Norconex / collector-filesystem

Norconex Filesystem Collector is a flexible crawler for collecting, parsing, and manipulating data ranging from local hard drives to network locations into various data repositories such as search engines.
http://www.norconex.com/collectors/collector-filesystem/
21 stars 13 forks source link

Reference of original inputfile in committer ? #37

Closed jayjamba closed 6 years ago

jayjamba commented 6 years ago

Hi, If I need reference of original input file in my own committer, how can I get that ? Coz the add method contains reference of inputstream after tika extraction. What I want is original input file which was used as an input to tika.

essiembre commented 6 years ago

The reference argument on the add method is supposed to be the original reference. A file path in your case. If that is not the case for you, can you please share your config?
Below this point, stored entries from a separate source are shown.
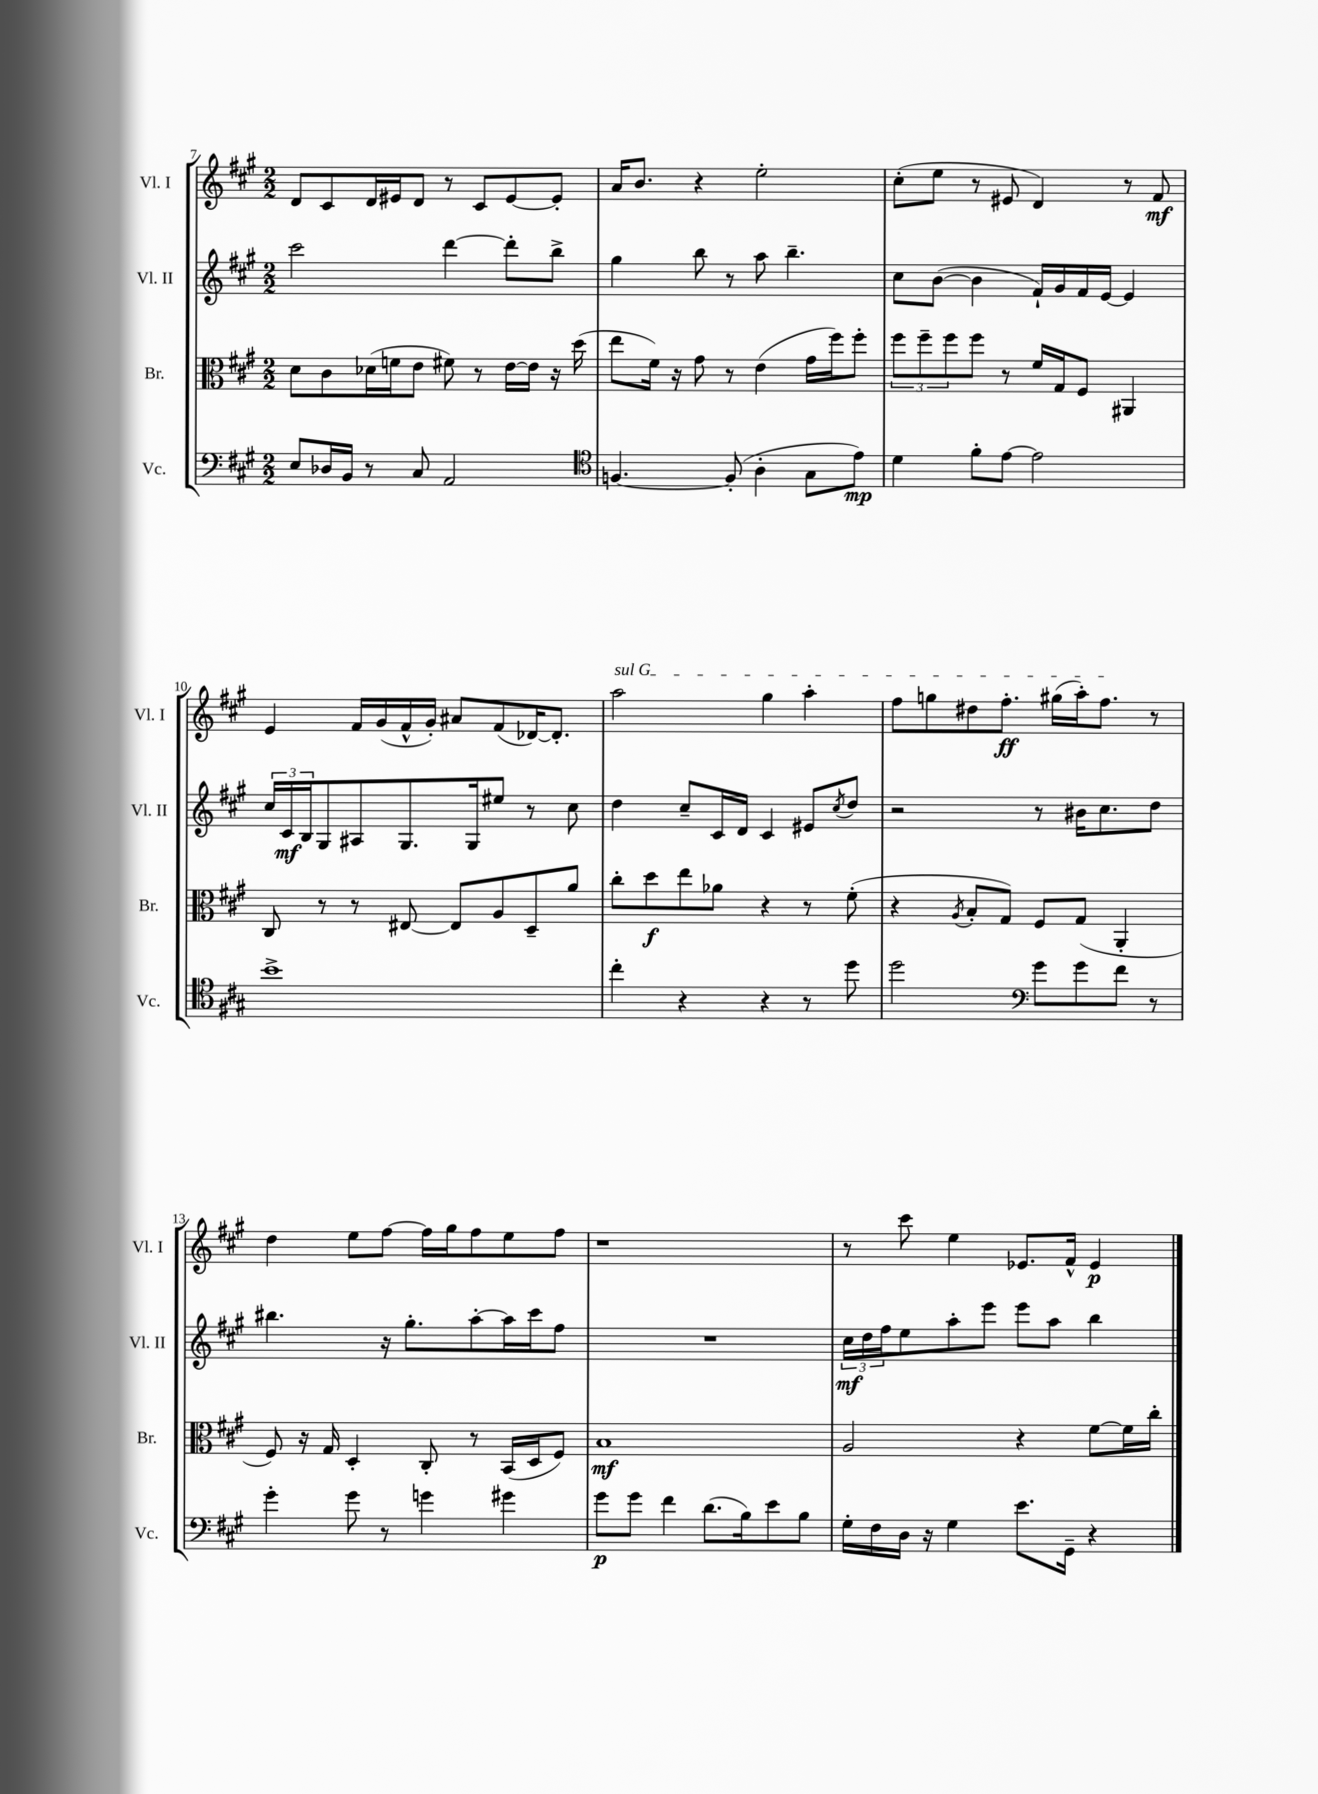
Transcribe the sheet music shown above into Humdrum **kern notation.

**kern	**dynam	**kern	**dynam	**kern	**dynam	**kern	**dynam
*part4	*part4	*part3	*part3	*part2	*part2	*part1	*part1
*staff4	*staff4	*staff3	*staff3	*staff2	*staff2	*staff1	*staff1
*I"Vc.	*	*I"Br.	*	*I"Vl. II	*	*I"Vl. I	*
*I'Vc.	*	*I'Br.	*	*I'Vl. II	*	*I'Vl. I	*
*clefF4	*	*clefC3	*	*clefG2	*	*clefG2	*
*k[f#c#g#]	*	*k[f#c#g#]	*	*k[f#c#g#]	*	*k[f#c#g#]	*
*M2/2	*	*M2/2	*	*M2/2	*	*M2/2	*
=7	=7	=7	=7	=7	=7	=7	=7
8E/L	.	8d\L	.	2ccc#\	.	8d/L	.
16D-X/L	.	8c#\	.	.	.	8c#/	.
16BB/JJ	.	.	.	.	.	.	.
8r	.	(16d-X\L	.	.	.	16d/L	.
.	.	16fn\J	.	.	.	16e#X/J	.
8C#/	.	8e\J	.	.	.	8d/J	.
2AA/	.	8f#X\)	.	[4ddd\	.	8r	.
.	.	8r	.	.	.	8c#/L	.
.	.	[16e\LL	.	8ddd'\L]	.	[8e#/	.
.	.	16e\JJ]	.	.	.	.	.
.	.	16r	.	8bb^\J	.	8e#'/J]	.
.	.	(16dd\	.	.	.	.	.
=8	=8	=8	=8	=8	=8	=8	=8
*clefC4	*	*	*	*	*	*	*
[4.Fn/	.	8ee\L	.	4gg#\	.	16a/KL	.
.	.	.	.	.	.	8.b/J	.
.	.	16f#\Jk)	.	.	.	.	.
.	.	16r	.	.	.	.	.
.	.	8g#\	.	8bb\	.	4r	.
(8F'/]	.	8r	.	8r	.	.	.
4A'\	.	(4e\	.	8aa\	.	2ee'\	.
.	.	.	.	4.bb~\	.	.	.
8G#\L	.	16g#\LL	.	.	.	.	.
.	.	16ff#\J)	.	.	.	.	.
8e\J)	mp	8ff#'\J	.	.	.	.	.
=9	=9	=9	=9	=9	=9	=9	=9
4d\	.	12ff#\L	.	8cc#\L	.	(8cc#'\L	.
.	.	12ff#~\	.	.	.	.	.
.	.	.	.	([8b\J	.	8ee\J	.
.	.	12ff#\	.	.	.	.	.
8f#'\L	.	8ff#\J	.	4b\]	.	8r	.
[8e\J	.	8r	.	.	.	8e#X/	.
2e\]	.	16f#/LL	.	16f#`/LL)	.	4d/)	.
.	.	16G#/J	.	16g#/	.	.	.
.	.	8F#/J	.	16f#/	.	.	.
.	.	.	.	[16e/JJ	.	.	.
.	.	4AA#X/	.	4e/]	.	8r	.
.	.	.	.	.	.	8f#/	mf
!!LO:LB:g=z
=10	=10	=10	=10	=10	=10	=10	=10
1b^	.	8C#/	.	24cc#/LL	.	4e/	.
.	.	.	.	24c#/	mf	.	.
.	.	.	.	24B/J	.	.	.
.	.	8r	.	8G#/	.	.	.
.	.	8r	.	8A#X/	.	16f#/LL	.
.	.	.	.	.	.	(16g#/	.
.	.	[8E#X/	.	8.G#/	.	16f#^^/	.
.	.	.	.	.	.	16g#'/JJ)	.
.	.	8E#/L]	.	.	.	8a#X/L	.
.	.	.	.	16G#/k	.	.	.
.	.	8A/	.	8ee#X/J	.	(8f#/	.
.	.	8D~/	.	8r	.	[16d-X/K)	.
.	.	.	.	.	.	8.d-'/J]	.
.	.	8a/J	.	8cc#\	.	.	.
=11	=11	=11	=11	=11	=11	=11	=11
!	!	!	!	!	!	!LO:TX:a:i:t=sul G	!
4cc#'\	.	8cc#'\L	.	4dd\	.	2aa\	.
.	.	8dd\	f	.	.	.	.
4r	.	8ee\	.	8cc#~/L	.	.	.
.	.	8a-X\J	.	16c#/L	.	.	.
.	.	.	.	16d/JJ	.	.	.
4r	.	4r	.	4c#/	.	4gg#\	.
8r	.	8r	.	8e#X/L	.	4aa'\	.
.	.	.	.	8qcc#/	.	.	.
8dd\	.	(8f#'\	.	8dd/J	.	.	.
=12	=12	=12	=12	=12	=12	=12	=12
2dd\	.	4r	.	2r	.	8ff#\L	.
.	.	.	.	.	.	8ggn\	.
.	.	8qA/	.	.	.	.	.
.	.	8B'/L	.	.	.	8dd#X\	.
.	.	8G#/J)	.	.	.	8.ff#'\J	ff
*clefF4	*	*	*	*	*	*	*
8g#\L	.	8F#/L	.	8r	.	.	.
.	.	.	.	.	.	(16gg#X\LL	.
8g#\	.	(8G#/J	.	16b#X\KL	.	16aa'\J)	.
.	.	.	.	8.cc#\	.	8.ff#\J	.
8f#\J	.	4AA'/	.	.	.	.	.
8r	.	.	.	8dd\J	.	8r	.
!!LO:LB:g=z
=13	=13	=13	=13	=13	=13	=13	=13
4g#'\	.	8F#/)	.	4.bb#X\	.	4dd\	.
.	.	16r	.	.	.	.	.
.	.	16G#/	.	.	.	.	.
8g#\	.	4D'/	.	.	.	8ee\L	.
8r	.	.	.	16r	.	[8ff#\J	.
.	.	.	.	8.gg#'\L	.	.	.
4gn\	.	8C#'/	.	.	.	16ff#\LL]	.
.	.	.	.	.	.	16gg#\J	.
.	.	8r	.	[8aa'\	.	8ff#\	.
4g#X\	.	(16BB/LL	.	16aa\L]	.	8ee\	.
.	.	16D/J	.	16ccc#\J	.	.	.
.	.	8F#/J)	.	8ff#\J	.	8ff#\J	.
=14	=14	=14	=14	=14	=14	=14	=14
8g#\L	p	1B	mf	1r	.	1r	.
8g#\J	.	.	.	.	.	.	.
4f#\	.	.	.	.	.	.	.
(8.d\L	.	.	.	.	.	.	.
16B\k)	.	.	.	.	.	.	.
8e\	.	.	.	.	.	.	.
8B\J	.	.	.	.	.	.	.
=15	=15	=15	=15	=15	=15	=15	=15
16G#'\LL	.	2A/	.	24cc#\LL	mf	8r	.
.	.	.	.	24dd\	.	.	.
16F#\	.	.	.	.	.	.	.
.	.	.	.	24ff#\J	.	.	.
16D\JJ	.	.	.	8ee\	.	8ccc#\	.
16r	.	.	.	.	.	.	.
4G#\	.	.	.	8aa'\	.	4ee\	.
.	.	.	.	8eee\J	.	.	.
8.e\L	.	4r	.	8eee\L	.	8.e-X/L	.
.	.	.	.	8aa\J	.	.	.
16GG#~\Jk	.	.	.	.	.	16f#^^/Jk	.
4r	.	[8f#\L	.	4bb\	.	4e-/	p
.	.	16f#\L]	.	.	.	.	.
.	.	16cc#'\JJ	.	.	.	.	.
==	==	==	==	==	==	==	==
*-	*-	*-	*-	*-	*-	*-	*-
jayjamba commented 6 years ago

I am not using config, but have codified whole config using norconex's api itself. Its that when I am overridding below method @Override public void add(final String reference, final InputStream content, final Properties metadata){ //... }

here actually the reference of inputstream is actually CachedInputStream, how can I catch hold of original file input stream from cached input stream ?

jayjamba commented 6 years ago

Hi Pascal, did you get what I am saying or do I need to add more specifics ?

essiembre commented 6 years ago

The Committer is invoked after a document was parsed and has passed through your Importer handlers. Every time a document is modified, only its latest incarnation is kept. CachedInputStream does not have a reference to the original one. Since you are using the FileSystem Committer, you can use the "reference" argument (which should be a path) to get the original file.

If you do not want a file to be parsed, you can configure the Importer module to not parse certain content types.

You can also set "keepDownloads" to true and add crawler event listener and listen for "DOCUMENT_SAVED" to have a chance to act on it.

Another idea is to write your own Importer handler that will copy the original file to a location of your choice and reference it as a metadata field.

What do you want to do with the original file? Knowing this, maybe I could come up with other suggestions.

jayjamba commented 6 years ago

Well, I want to create snapshot of the original file(1st page of it) for which I need original file. I tried using reference variable but it contains smb in the path so the following doesn't works in add method of committer InputStream fileInputStream = new FileInputStream(new File(reference)); It says file not found exception, coz the reference is like "smb://localhost/..."

essiembre commented 6 years ago

How about the other options I proposed? You can create your own IDocumentTagger as a pre-parse handler that does what you want and store the first page in a document field (or the reference to where you created it).

jayjamba commented 6 years ago

Hi, Yes creating my own IDocumentTagger as a pre-parse handler helped, coz there I was able to get the hold of original input stream to create snapshot. Thanks a ton !

essiembre commented 6 years ago

Glad you made it work! Thanks for the update.